Brigham and Women's Hospital has developed an oral rehydration protocol that offers other hospitals struggling amid a national shortage of IV bags an evidence-backed solution, a team of Brigham physicians write in a recent article published in the New England Journal of Medicine.
IV bags are one of the most commonly used medical supplies. The bags often are manufactured to contain saline solution, which hospitals use to administer and dilute patient medications.
The United States for months has been experiencing a shortage of small IV bags (50- and 100-mL). That shortage was exacerbated when Hurricane Maria hit Puerto Rico in September 2017, causing damage to many of the commonwealth's medical supply manufacturers. As a result, the shortage now affects both small and large (500- and 1,000-mL) IV bags.
To address the shortage, Brigham asked a team of emergency physicians with international humanitarian aid experience to devise a workaround—and they came up with a new protocol that they said should be used year-round.
The team's oral rehydration protocol was first implemented in the ED and later expanded to the rest of the hospital, according to senior author Stephanie Kayden, chief of the Division of International Emergency Medicine and Humanitarian Programs at Brigham.
Brigham's consists of three key steps. First, clinicians order oral rehydration fluids and appropriate antiemetic or pain control medicines via the patient's EHR.
Next, the EHR directs nurses to provide the patient with a 30-mL cup, a straw, and 1,000 mL of rehydration fluid, with marks denoting every 250 mL. Patients can choose from water or diluted juice, and those with a suspected electrolyte imbalance are offered a flavored electrolyte solution or a diluted sports drink. Patients are directed to drink 30 mL every three to five minutes.
The patient or a family member should time the sips and mark progress on a log sheet. The goal is for the patient to consume 500mL of oral fluids in 50 to 80 minutes and 1,000 mL within 100 minutes to 160 minutes.
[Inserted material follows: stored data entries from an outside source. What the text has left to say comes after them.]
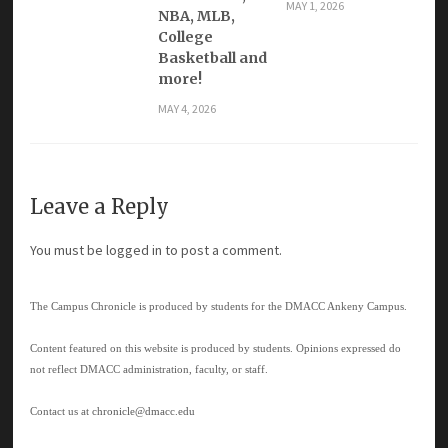
MAY 1, 2026
NBA, MLB,
College
Basketball and
more!
MAY 4, 2026
Leave a Reply
You must be
logged in
to post a comment.
The Campus Chronicle is produced by students for the DMACC Ankeny Campus.
Content featured on this website is produced by students. Opinions expressed do
not reflect DMACC administration, faculty, or staff.
Contact us at
chronicle@dmacc.edu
The authors note that patients who are able to consume 500 to 1,000 mL of liquid in the ED, will most likely be able to safely continue oral rehydration at home.
Brigham's protocol recommends patients who are vomiting consume the liquid more slowly, until they can tolerate it well. A clinician should stop in regularly to offer encouragement, provide additional antiemetics or pain control as needed, and change drinks if the patient does not like the one given.
The third step focuses on troubleshooting any problems that may arise and re-evaluating to ensure that oral rehydration is sufficient.
The authors said the protocol should only be used for patients with mild dehydration due to diarrhea, vomiting, morning sickness, and similar problems. It is not intended for patients with major electrolyte imbalances, such as due to kidney disease, or those with moderate or severe dehydration.
The authors wrote, "As with IV strategies, clinical judgment must be used when choosing oral hydration in patients with coexisting conditions such as renal disease, diabetes, or heart failure."
Brigham piloted the protocol in its ED and quickly adopted it throughout the hospital. But the implementation required a lot of messaging and education to change how clinicians approach rehydration.
Unlike some less developed nations, the United States has "a culture that supports use of IV fluids even though the data show that, in many cases, oral rehydration and IV rehydration are equivalent in benefit," Kayden said.
Hospital leaders also worked to ensure providers were comfortable engaging patients in their care.
Kayden said, "It's something relatively new to have the patient or family be so involved in the care, and I think the newest and possibly hardest part was to get folks to interact in that way."
A model for other hospitals
While oral rehydration may take longer and require more patient participation, Kayden said in many ways it is "a better solution for patient care," as it eliminates the need of a painful IV catheter.
"It's not for all patients, but it would definitely work in all hospitals. It's actually easy to do and can be very broadly applied," Kayden said (Haelle, Medscape, 3/22; Knowles, Becker's Hospital Review, 3/23; Patiño et al., New England Journal of Medicine, 3/21).